After isolating and decellularizing the liver of rats, they injected into the extracellular matrix a solution rich in molecules, such as Sparc proteins and TGFB1, produced by liver cells grown in the laboratory in a conditioned medium. These proteins signal to liver cells that they must proliferate and form blood vessels – essential functions for the proper functioning of the liver.
“The enrichment of the extracellular matrix with these molecules allows it to become much more similar to that of a healthy liver”, says Caires.
After treating the extracellular matrix of the liver of rats with the solution, hepatocytes, endothelial and mesenchymal cells were introduced into the material – the latter produced from induced pluripotent stem cells (iPS). The method consists of reprogramming adult cells (from the skin or other easily accessible tissue) to make them assume a pluripotency stage similar to that of embryonic stem cells.
“The work showed that it is possible to induce the differentiation of human stem cells into cell lines that are part of a liver and use them to reconstruct the organ so that it is functional. It is the first proof of concept that the technique works “, evaluates Zatz.
With the aid of a syringe pump, liver cells were introduced into the extracellular matrix of rat liver to produce an organ with the characteristics of a human.
The organ grew for five weeks in an incubator that simulates the conditions of a human body. The analyzes indicated that the enrichment of the extracellular matrix with the solution rich in Sparc and TGFB1 proteins greatly improved the recelularization of the produced liver.

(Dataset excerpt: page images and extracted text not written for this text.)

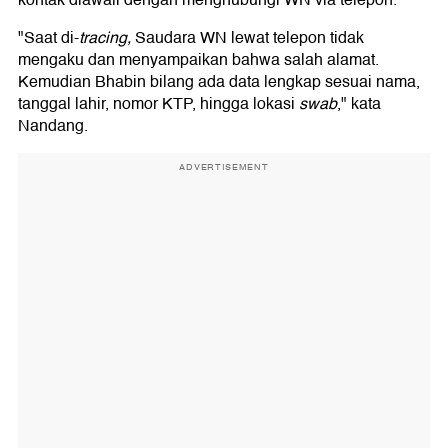
"Saat di-
tracing,
Saudara WN lewat telepon tidak
mengaku dan menyampaikan bahwa salah alamat.
Kemudian Bhabin bilang ada data lengkap sesuai nama,
tanggal lahir, nomor KTP, hingga lokasi
swab
," kata
Nandang.
ADVERTISEMENT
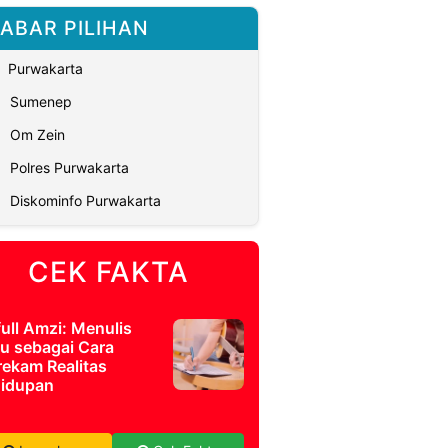
ABAR PILIHAN
Purwakarta
Sumenep
Om Zein
Polres Purwakarta
Diskominfo Purwakarta
CEK FAKTA
full Amzi: Menulis
u sebagai Cara
ekam Realitas
idupan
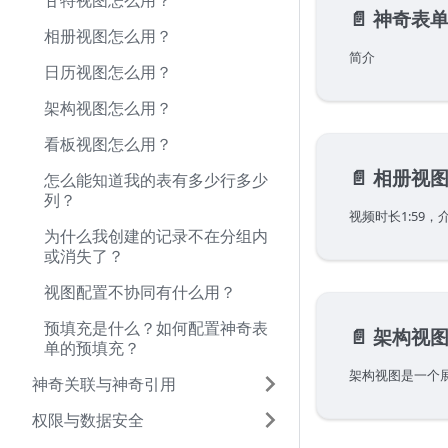
甘特视图怎么用？
📄️
神奇表
相册视图怎么用？
简介
日历视图怎么用？
架构视图怎么用？
看板视图怎么用？
📄️
相册视
怎么能知道我的表有多少行多少
列？
视频时长1:59
为什么我创建的记录不在分组内
或消失了？
视图配置不协同有什么用？
预填充是什么？如何配置神奇表
📄️
架构视
单的预填充？
神奇关联与神奇引用
权限与数据安全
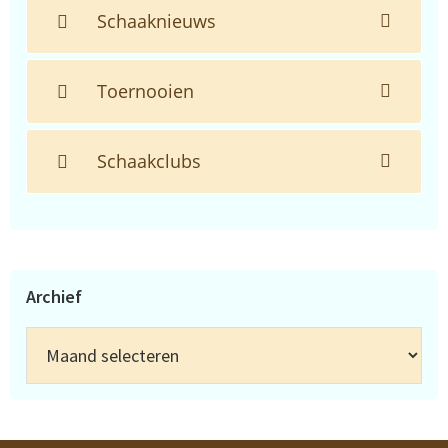
Schaaknieuws
Toernooien
Schaakclubs
Archief
Archief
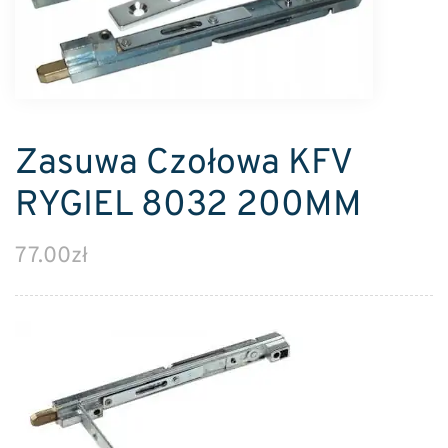
Zasuwa Czołowa KFV
RYGIEL 8032 200MM
77.00
zł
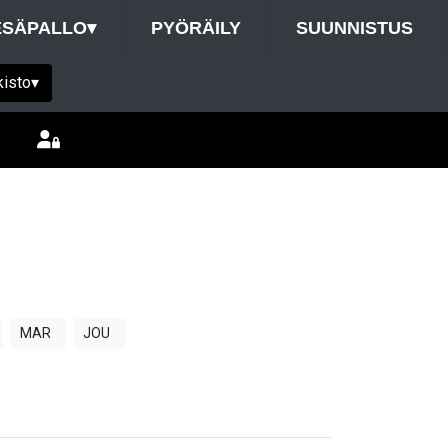
ESÄPALLO
▾
PYÖRÄILY
SUUNNISTUS
kisto
▾
MAR
JOU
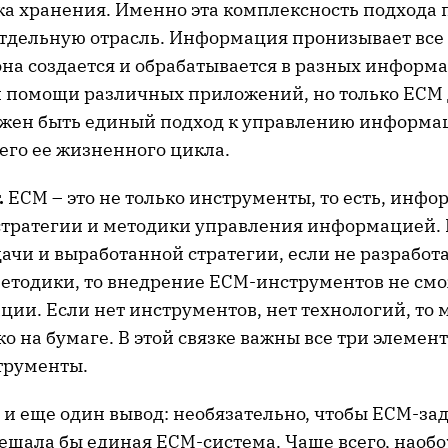
ка хранения. Именно эта комплексность подхода
отдельную отрасль. Информация пронизывает все
она создается и обрабатывается в разных инфор
и помощи различных приложений, но только ECM 
олжен быть единый подход к управлению информа
его ее жизненного цикла.
.
ECM – это не только инструменты, то есть, инф
 стратегии и методики управления информацией. 
ачи и выработанной стратегии, если не разработ
етодики, то внедрение ECM-инструментов не см
ции. Если нет инструментов, нет технологий, то
ко на бумаге. В этой связке важны все три элемент
трументы.
и еще один вывод: необязательно, чтобы ECM-зад
ешала бы единая ECM-система. Чаще всего, наобор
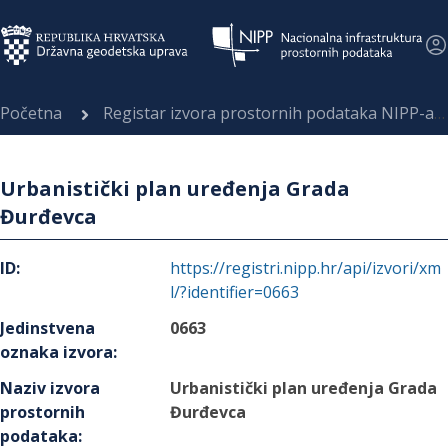
Početna
Registar izvora prostornih podataka NIPP-a
Urbanistički plan uređenja Grada
Đurđevca
ID
:
https://registri.nipp.hr/api/izvori/xm
l/?identifier=0663
Jedinstvena
0663
oznaka izvora
:
Naziv izvora
Urbanistički plan uređenja Grada
prostornih
Đurđevca
podataka
:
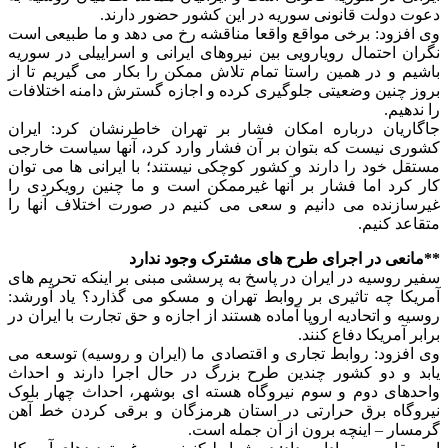
دعوت دولت قانونی سوریه در این کشور حضور دارند.
وی افزود: برخی مواقع واقعا مناقشه رخ می دهد و ما طبیعی است
نگران احتمال رویارویی بین نیروهای ایرانی و اسراییلی در سوریه
باشیم و در همین راستا تمام تلاش ممکن را بکار می گیریم تا از
بروز چنین وضعیتی جلوگیری کرده و اجازه گسترش دامنه اختلافات
را ندهیم.
جاگاریان درباره امکان فشار بر تهران خاطرنشان کرد: ایران
کشوری نیست که بتوان بر آن فشار وارد کرد، آنها سیاست خارجی
مستقل خود را دارند و کشور کوچکی نیستند؛ با ایرانی ها می توان
کار کرد اما فشار بر آنها غیرممکن است و ما چنین رویکردی را
غیرسازنده می دانیم و سعی می کنیم در صورت اختلاف آنها را
متقاعد کنیم.
**مانعی در اجرای طرح های مشترک وجود ندارد
سفیر روسیه در ایران در پاسخ به پرسشی مبنی بر اینکه تحریم های
آمریکا چه تاثیری بر روابط تهران و مسکو می گذارد؟ یاد آورشد:
روسیه و اتحادیه اروپا آماده هستند از اجازه و حق تجارت با ایران در
برابر آمریکا دفاع کنند.
وی افزود: روابط تجاری و اقتصادی ما (ایران و روسیه) توسعه می
یابد و دو کشور چندین طرح بزرگ در حال اجرا دارند و احداث
واحدهای دوم و سوم نیروگاه هسته ای بوشهر، احداث چهار بلوک
نیروگاه برق حرارتی در استان هرمزگان و برقی کردن خط آهن
گرمسار – اینچه برون از آن جمله است.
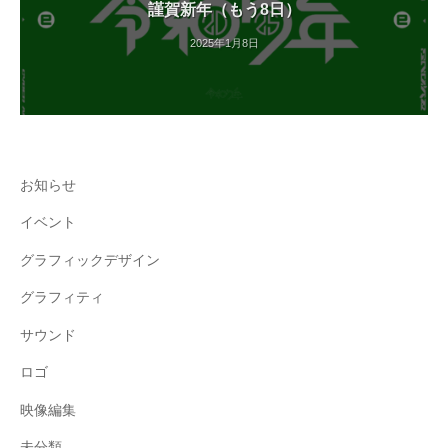
謹賀新年（もう8日）
2025年1月8日
お知らせ
イベント
グラフィックデザイン
グラフィティ
サウンド
ロゴ
映像編集
未分類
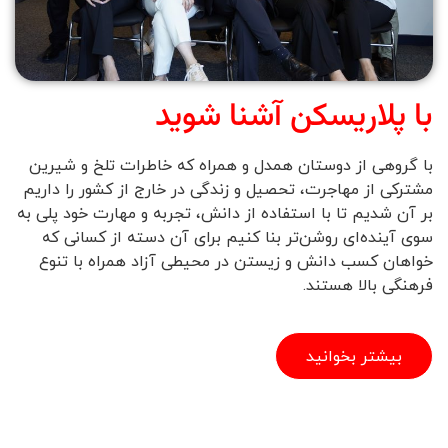
با پلاریسکن آشنا شوید
با گروهی از دوستان همدل و همراه که خاطرات تلخ و شیرین
مشترکی از مهاجرت، تحصیل و زندگی در خارج از کشور را داریم
بر آن شدیم تا با استفاده از دانش، تجربه و مهارت خود پلی به
سوی آینده‌ای روشن‌تر بنا کنیم برای آن دسته از کسانی که
خواهان کسب دانش و زیستن در محیطی آزاد همراه با تنوع
فرهنگی بالا هستند.
بیشتر بخوانید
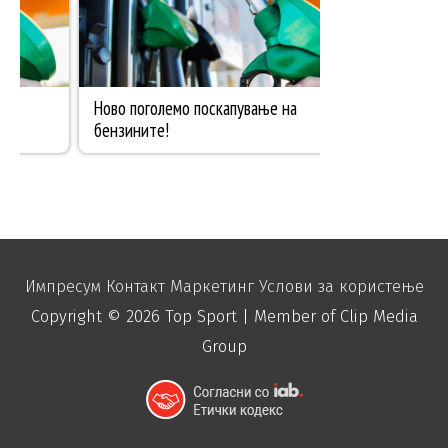
Импресум
Контакт
Маркетинг
Услови за користење
Copyright © 2026
Top Sport
| Member of Clip Media
Group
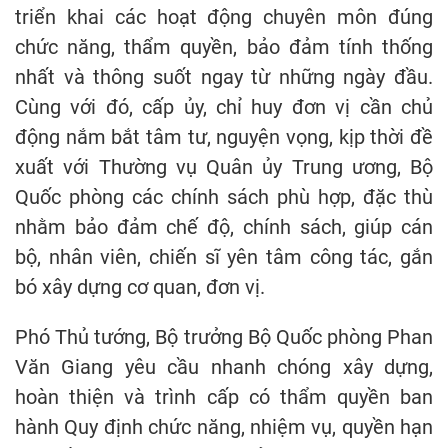
triển khai các hoạt động chuyên môn đúng
chức năng, thẩm quyền, bảo đảm tính thống
nhất và thông suốt ngay từ những ngày đầu.
Cùng với đó, cấp ủy, chỉ huy đơn vị cần chủ
động nắm bắt tâm tư, nguyện vọng, kịp thời đề
xuất với Thường vụ Quân ủy Trung ương, Bộ
Quốc phòng các chính sách phù hợp, đặc thù
nhằm bảo đảm chế độ, chính sách, giúp cán
bộ, nhân viên, chiến sĩ yên tâm công tác, gắn
bó xây dựng cơ quan, đơn vị.
Phó Thủ tướng, Bộ trưởng Bộ Quốc phòng Phan
Văn Giang yêu cầu nhanh chóng xây dựng,
hoàn thiện và trình cấp có thẩm quyền ban
hành Quy định chức năng, nhiệm vụ, quyền hạn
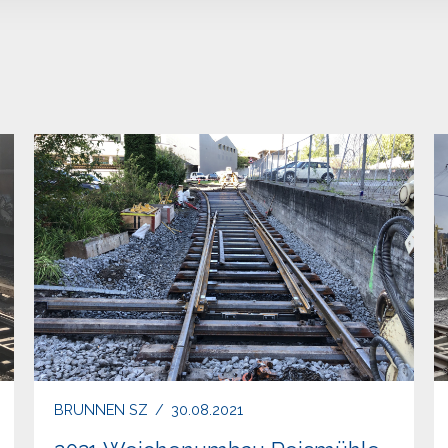
BRUNNEN SZ
/
30.08.2021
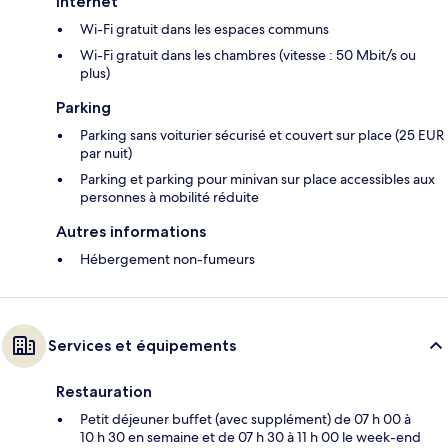
Internet
Wi-Fi gratuit dans les espaces communs
Wi-Fi gratuit dans les chambres (vitesse : 50 Mbit/s ou
plus)
Parking
Parking sans voiturier sécurisé et couvert sur place (25 EUR
par nuit)
Parking et parking pour minivan sur place accessibles aux
personnes à mobilité réduite
Autres informations
Hébergement non-fumeurs
Services et équipements
Restauration
Petit déjeuner buffet (avec supplément) de 07 h 00 à
10 h 30 en semaine et de 07 h 30 à 11 h 00 le week-end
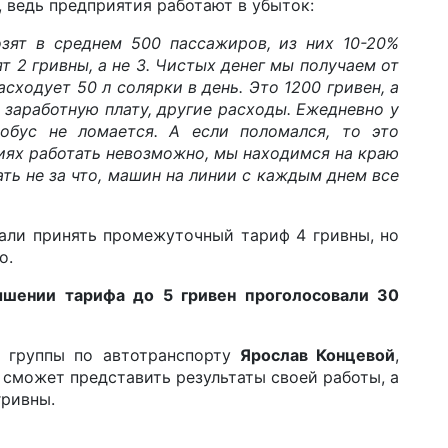
, ведь предприятия работают в убыток:
зят в среднем 500 пассажиров, из них 10-20%
ят 2 гривны, а не 3. Чистых денег мы получаем от
асходует 50 л солярки в день. Это 1200 гривен, а
 заработную плату, другие расходы. Ежедневно у
тобус не ломается. А если поломался, то это
иях работать невозможно, мы находимся на краю
ть не за что, машин на линии с каждым днем все
али принять промежуточный тариф 4 гривны, но
о.
шении тарифа до 5 гривен проголосовали 30
й группы по автотранспорту
Ярослав Концевой
,
 сможет представить результаты своей работы, а
гривны.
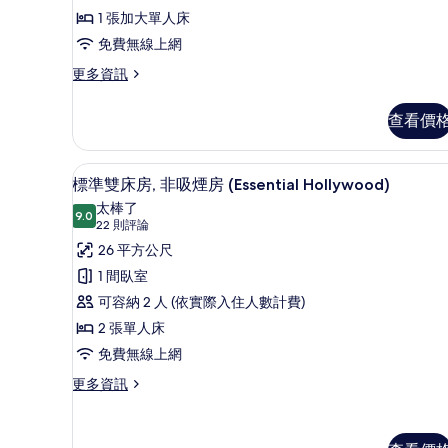
房,
1 張加大單人床
非
免費無線上網
吸
更
更多資訊
多
煙
標
查看價
房
準
單
(Modest,
人
Shower
羽絨被、客房內保險箱、遮光布
顯
7
房,
標準雙床房, 非吸煙房 (Essential Hollywood)
Only)
示
非
太棒了
的
吸
9.0
9.0 分，滿分 10 分
標
(22
22 則評論
煙
所
則
準
26 平方公尺
房
評
有
(Modest,
雙
1 間臥室
Shower
論)
相
床
可容納 2 人 (依實際入住人數計費)
Only)
片
的
房,
2 張單人床
詳
非
免費無線上網
情
吸
更
更多資訊
多
煙
標
房
準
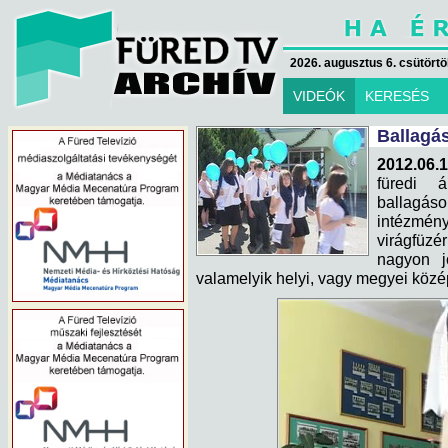
2026. augusztus 6. csütörtök
VIDEÓK
KERESÉS
Ballagás
2012.06.1
füredi á
ballagá
intézmén
virágfüzé
nagyon j
valamelyik helyi, vagy megyei közé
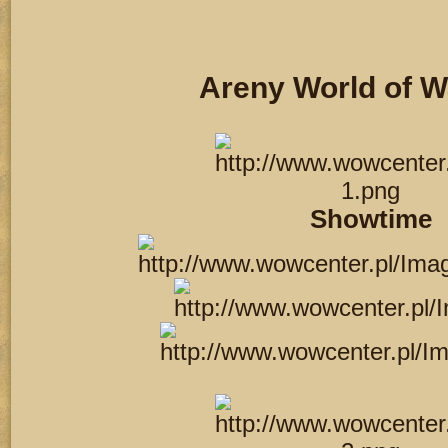
Areny World of W
Showtime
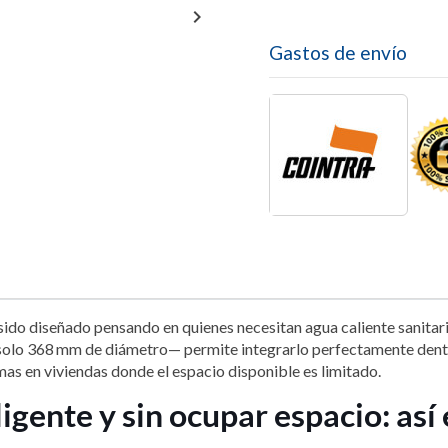

Gastos de envío
sido diseñado pensando en quienes necesitan agua caliente sanitaria
 solo 368 mm de diámetro— permite integrarlo perfectamente dentr
mas en viviendas donde el espacio disponible es limitado.
ligente y sin ocupar espacio: así 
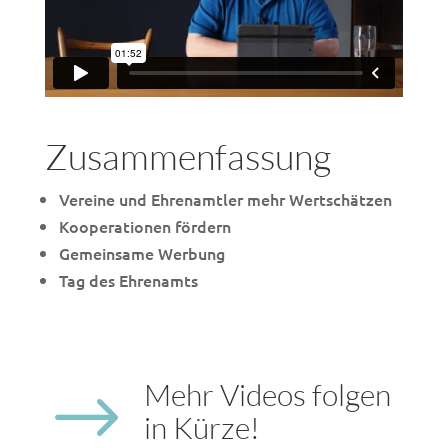
Zusammenfassung
Vereine und Ehrenamtler mehr Wertschätzen
Kooperationen fördern
Gemeinsame Werbung
Tag des Ehrenamts
Mehr Videos folgen
$
in Kürze!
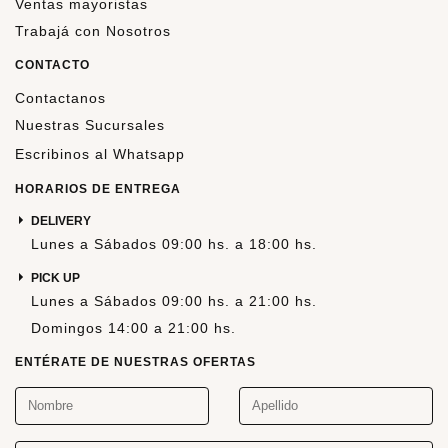
Ventas mayoristas
Trabajá con Nosotros
CONTACTO
Contactanos
Nuestras Sucursales
Escribinos al Whatsapp
HORARIOS DE ENTREGA
DELIVERY
Lunes a Sábados 09:00 hs. a 18:00 hs.
PICK UP
Lunes a Sábados 09:00 hs. a 21:00 hs.
Domingos 14:00 a 21:00 hs.
ENTÉRATE DE NUESTRAS OFERTAS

“Liver cells grow and function better through this treatment. We now intend to build a bioreactor to decellularize a human liver and evaluate the possibility of producing it in the laboratory and on a scale”, says Caires.
According to the researcher, the technique can also be adapted for laboratory production of other organs, such as lung, heart and skin.
The project is part of one of the research lines of CEGH-CEL, aimed at the manufacture or reconstruction of organs for transplantation using different techniques.
Through a project in partnership with the pharmaceutical company EMS, supported by FAPESP under the Program to Support Research in Partnership for Technological Innovation (PITE), the Center’s researchers intend to modify pig organs, such as the kidney, heart and skin, to transplant them into humans.
As it is not possible to transplant pig liver to humans, the researchers went on to other strategies: decellularization and recelularization and production of the organ by 3D printing.
“These different study fronts are complementary. The expectation is that, in the future, we will have organ plants for transplantation”, says Zatz.